The release said that not all segments will perform equally well. The biggest improvement will be in the corporate segment, where gross NPAs is seen falling below 2 per cent next fiscal from a peak of 16 per cent as on March 31, 2018.
"The steady improvement in corporate asset quality is clearly reflected in leading indicators such as the credit quality of bank exposures. A Crisil Ratings study of large exposures of banks, constituting more than half of corporate advances, shows the share of high-safety1 exposures has increased to 77 per cent as on March 2022 from 59 per cent in March 2017, while exposure to sub-investment grade companies more than halved to 7 per cent versus 17 per cent," said Krishnan Sitaraman, Senior Director and Deputy Chief Ratings Officer, Crisil Ratings. This asset quality improvement in the corporate segment follows a significant clean-up done of bank books in recent years, and strengthened risk management and underwriting. This has also led to increased preference for borrowers with better credit profiles.
Gross NPA in the MSME2 segment is, however, expected to rise to 10-11 per cent by March 2024, from 9.3 per cent as on March 31, 2022. While relief measures did help contain asset quality deterioration last fiscal, the segment saw the most restructuring at 6 per cent compared with 2 per cent for the overall banking sector. About a fourth of these accounts could potentially slip into NPAs.
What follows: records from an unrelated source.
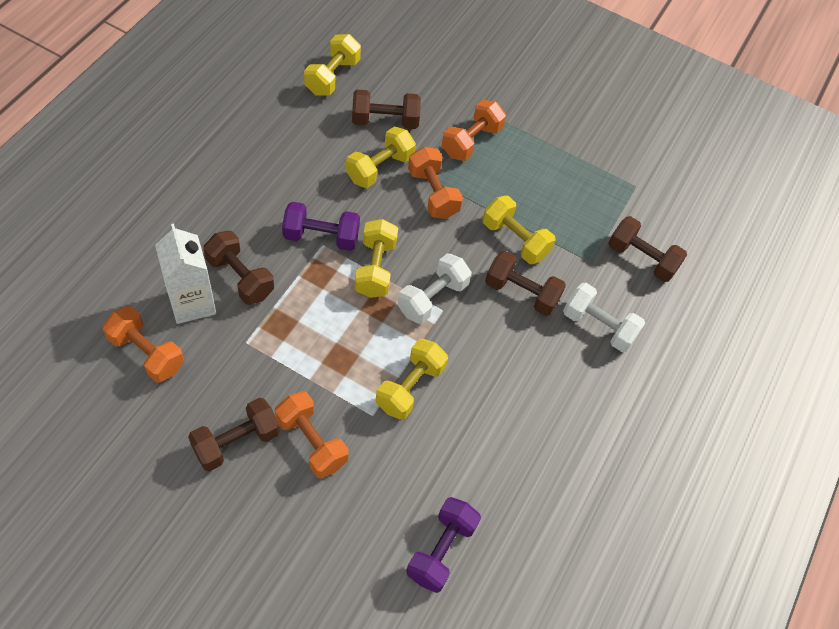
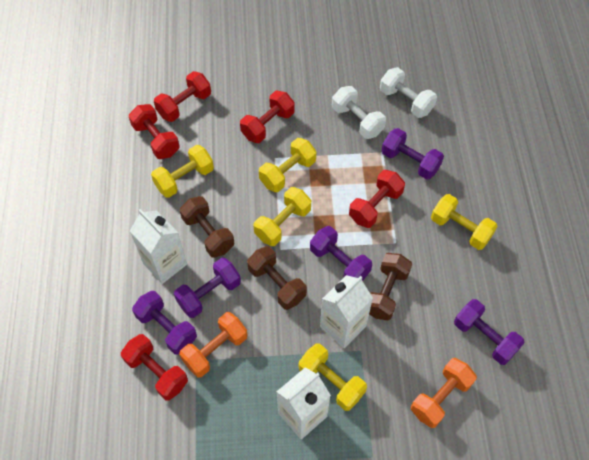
brown dumbbell: 5 -> 3
orange dumbbell: 4 -> 2
purple dumbbell: 2 -> 5
red dumbbell: 0 -> 5
white carton: 1 -> 3

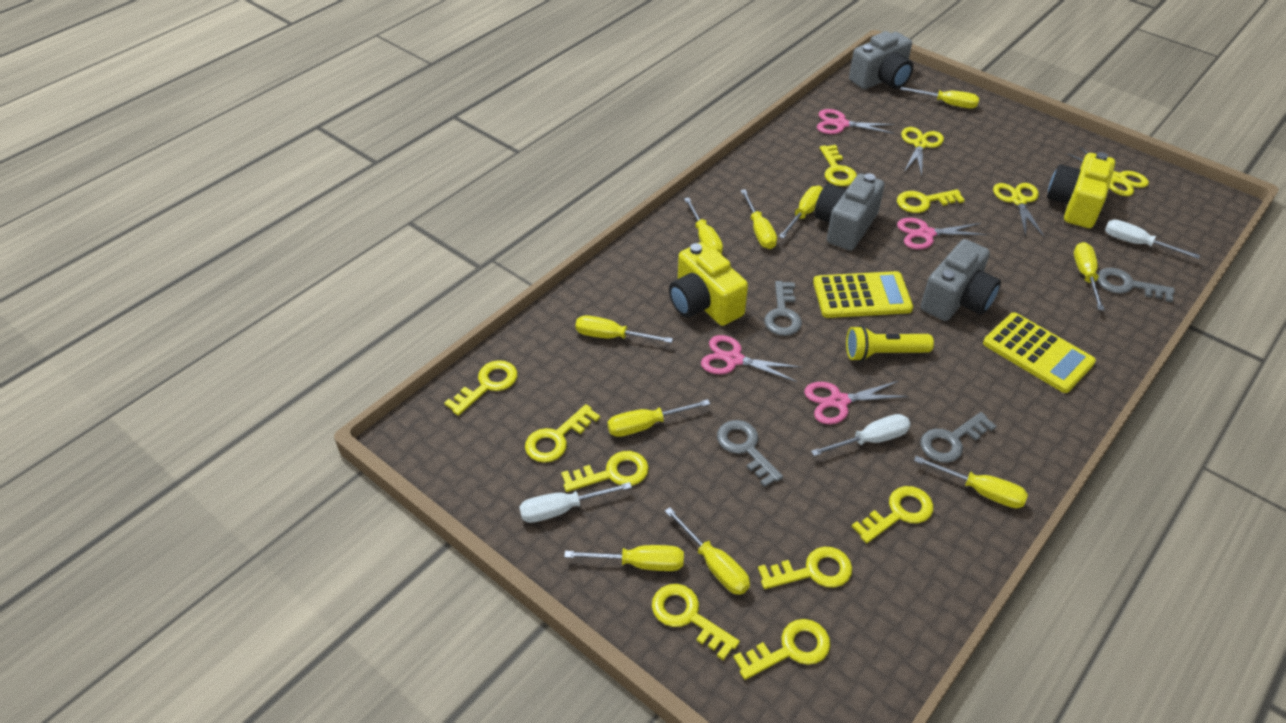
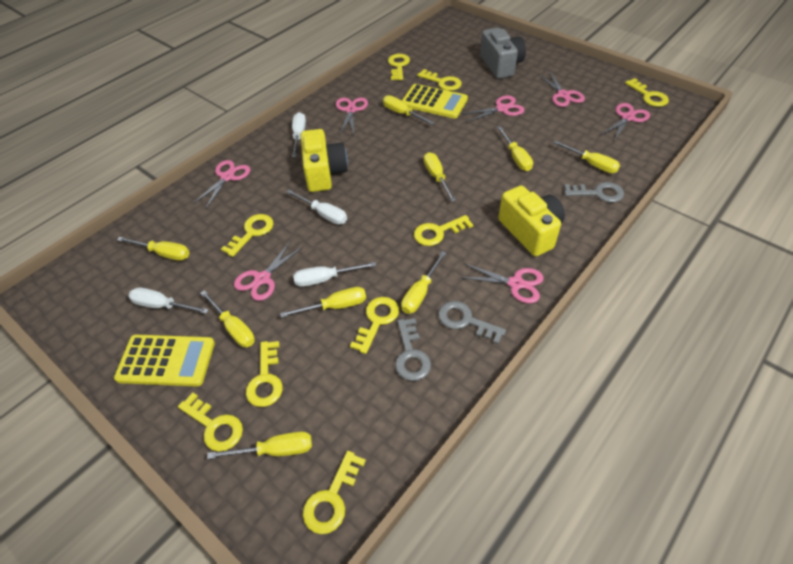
grey camera: 3 -> 1
grey key: 4 -> 3
pink scissors: 4 -> 7
white screwdriver: 3 -> 4
yellow flashlight: 1 -> 0
yellow scissors: 3 -> 0
yellow screwdriver: 10 -> 9

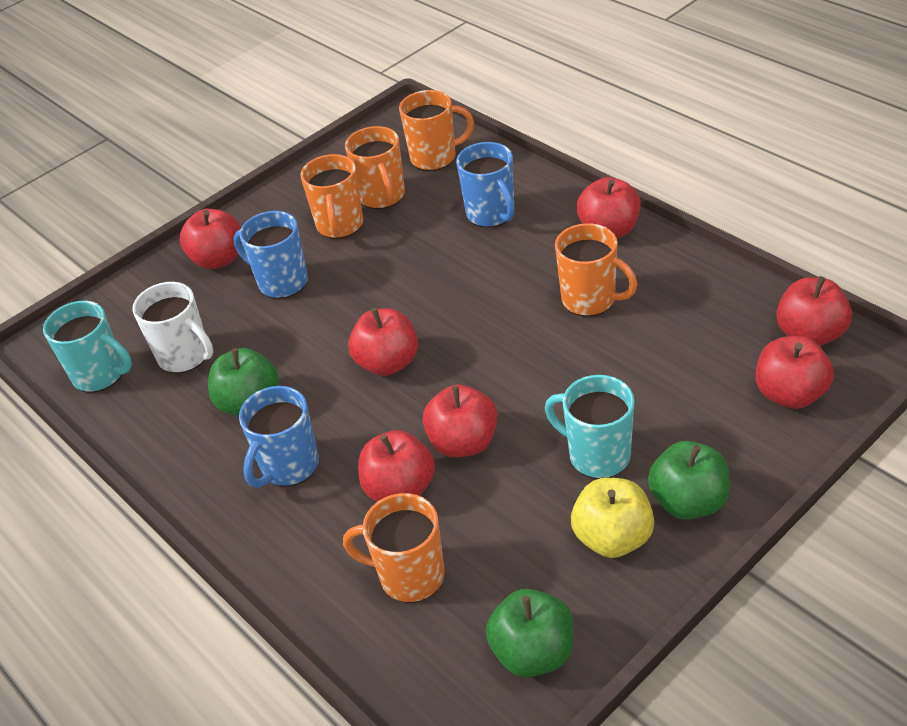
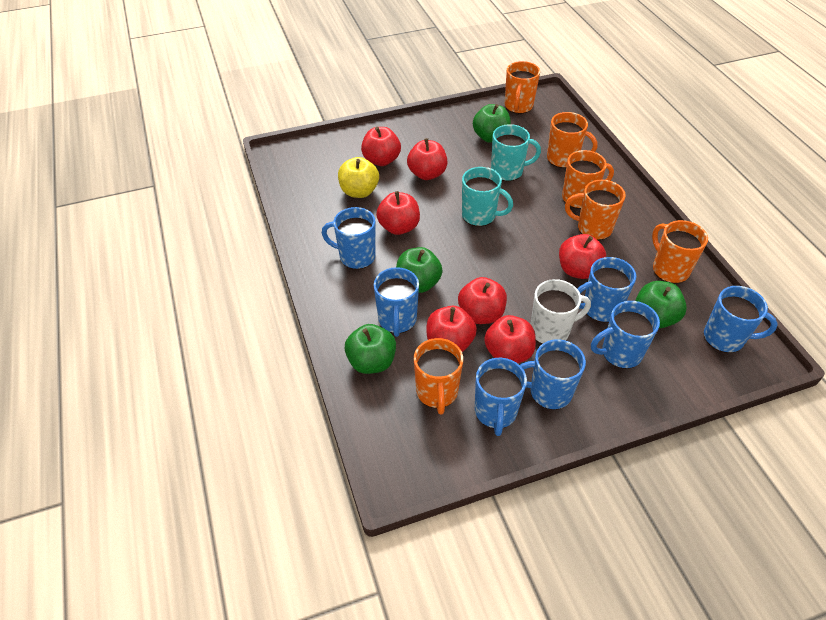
blue mug: 3 -> 7
green apple: 3 -> 4
orange mug: 5 -> 6

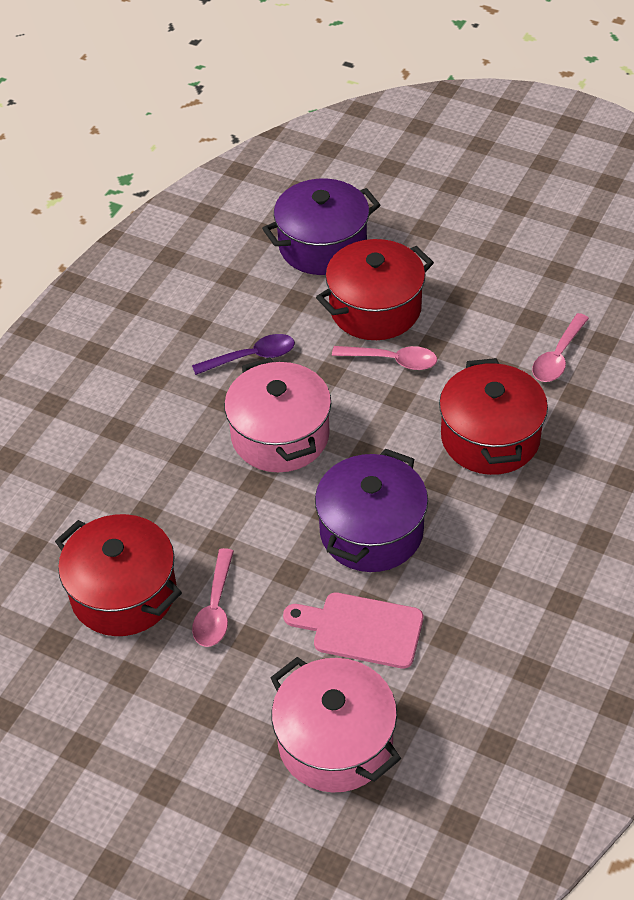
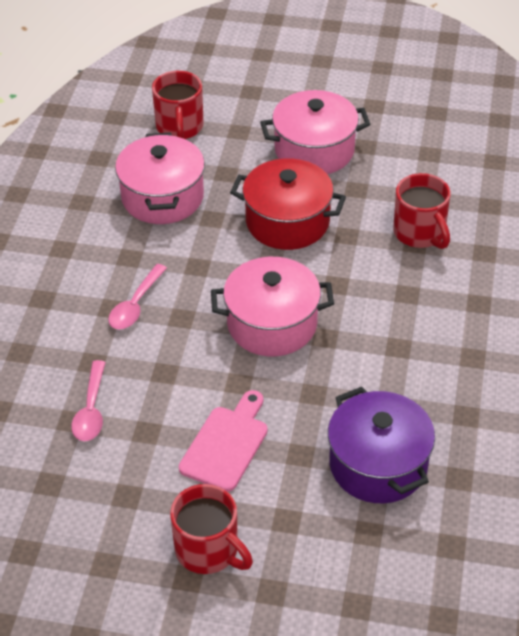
pink pot: 2 -> 3
pink spoon: 3 -> 2
purple pot: 2 -> 1
purple spoon: 1 -> 0
red mug: 0 -> 3
red pot: 3 -> 1

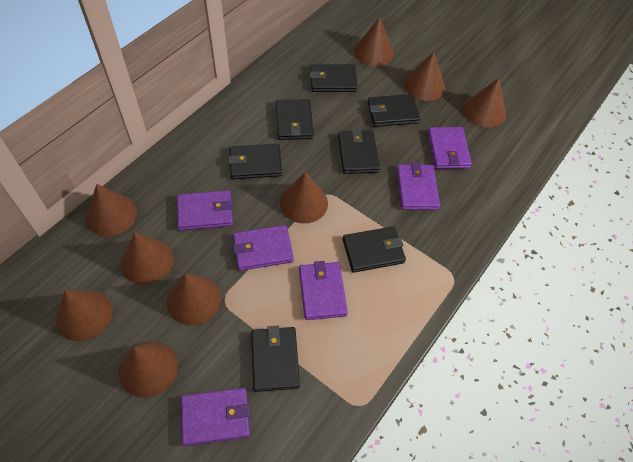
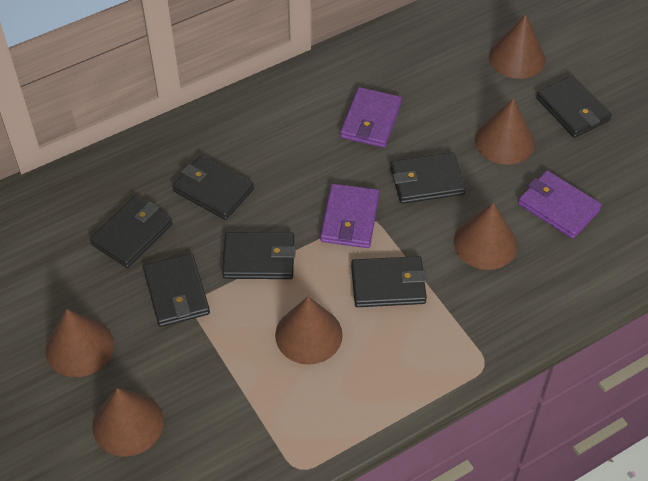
brown cone: 9 -> 6
purple wallet: 6 -> 3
The retail segment remains resilient and gross NPAs are expected to remain rangebound at 1.8-2.0 per cent over the medium term. While the impact of increase in interest rates and inflationary pressure on individual borrowers' cash flows will need to be monitored, almost half of the retail loans are home loans, where borrowers have relatively better credit profiles. While segments such as unsecured loans may see some pressure, overall retail asset quality is expected to stay within expected bounds. Agriculture segment gross NPAs is seen flat at 9-10 per cent following another year of reasonably normal monsoon and harvest.